An enzyme linked immunoassay (ELISA) for the detection of IgG, IgA , IgM class anti-cardiolipin antibodies
The provided document is a 510(k) clearance letter from the FDA for an "Anti-Cardiolipin Antibody (ACA) Screen ELISA." This document explicitly states that it is marketing clearance and refers to the device's substantial equivalence to a predicate device. It does not contain detailed information about a study proving the device meets acceptance criteria, acceptance criteria themselves, or performance metrics in the way a clinical study report or even an FDA summary of safety and effectiveness data would.
Therefore, many of the requested details cannot be extracted from this specific document.
Here's what can be inferred or stated from the document, and what cannot:
1. A table of acceptance criteria and the reported device performance:
- Cannot be provided: This document does not list acceptance criteria or specific performance data (e.g., sensitivity, specificity, accuracy, precision) from a study that would demonstrate the device meets those criteria. The letter focuses on the regulatory decision of substantial equivalence.
2. Sample size used for the test set and the data provenance (e.g. country of origin of the data, retrospective or prospective):
- Cannot be provided: The document does not describe the test set, its sample size, or its provenance.
3. Number of experts used to establish the ground truth for the test set and the qualifications of those experts (e.g. radiologist with 10 years of experience):
- Cannot be provided: This information is not present in the letter.
4. Adjudication method (e.g. 2+1, 3+1, none) for the test set:
- Cannot be provided: This information is not present in the letter.
5. If a multi reader multi case (MRMC) comparative effectiveness study was done, If so, what was the effect size of how much human readers improve with AI vs without AI assistance:
- Cannot be provided: This is an in-vitro diagnostic (ELISA) device, not an AI-assisted diagnostic imaging device for human readers. Therefore, an MRMC study related to human reading improvement with AI is not applicable or discussed here.

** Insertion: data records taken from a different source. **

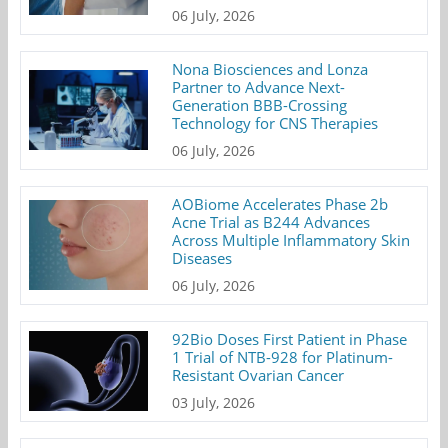
06 July, 2026
Nona Biosciences and Lonza
Partner to Advance Next-
Generation BBB-Crossing
Technology for CNS Therapies
06 July, 2026
AOBiome Accelerates Phase 2b
Acne Trial as B244 Advances
Across Multiple Inflammatory Skin
Diseases
06 July, 2026
92Bio Doses First Patient in Phase
1 Trial of NTB-928 for Platinum-
Resistant Ovarian Cancer
03 July, 2026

6. If a standalone (i.e. algorithm only without human-in-the-loop performance) was done:
- Cannot be provided: Again, this relates to AI/software performance. For an ELISA kit, "standalone performance" generally refers to its analytical and clinical performance when used as intended, not an algorithm's performance. The document does not provide such performance statistics.
7. The type of ground truth used (expert consensus, pathology, outcomes data, etc.):
- Cannot be provided: The document does not describe how ground truth was established for any studies that may have been performed. For an in-vitro diagnostic, "ground truth" would typically come from a reference method or clinical diagnosis with follow-up.
8. The sample size for the training set:
- N/A / Cannot be provided: This is an ELISA kit, not a machine learning algorithm that requires a "training set" in the conventional AI sense.
9. How the ground truth for the training set was established:
- N/A / Cannot be provided: As above, the concept of a training set and its ground truth in the context of AI is not directly applicable to an ELISA kit, and no such information is in the document.
Summary from the provided document:
The provided FDA letter is a notification of substantial equivalence for the "Anti-Cardiolipin Antibody (ACA) Screen ELISA" (K970177/S2). It states the device is an enzyme-linked immunoassay for the detection of IgG, IgA, and IgM class anti-cardiolipin antibodies, intended as an aid in assessing the risk of thrombosis in individuals with anti-phospholipid syndrome. The letter indicates that the FDA has reviewed the 510(k) submission and determined the device is substantially equivalent to legally marketed predicate devices.
Crucially, this document does not contain the detailed study results, acceptance criteria, or performance data that would typically be found in a Premarket Approval (PMA) document, a summary of safety and effectiveness data (SSED), or a clinical study report. The 510(k) clearance process focuses on demonstrating substantial equivalence to a predicate device, which implies the predicate device's established safety and effectiveness are transferred.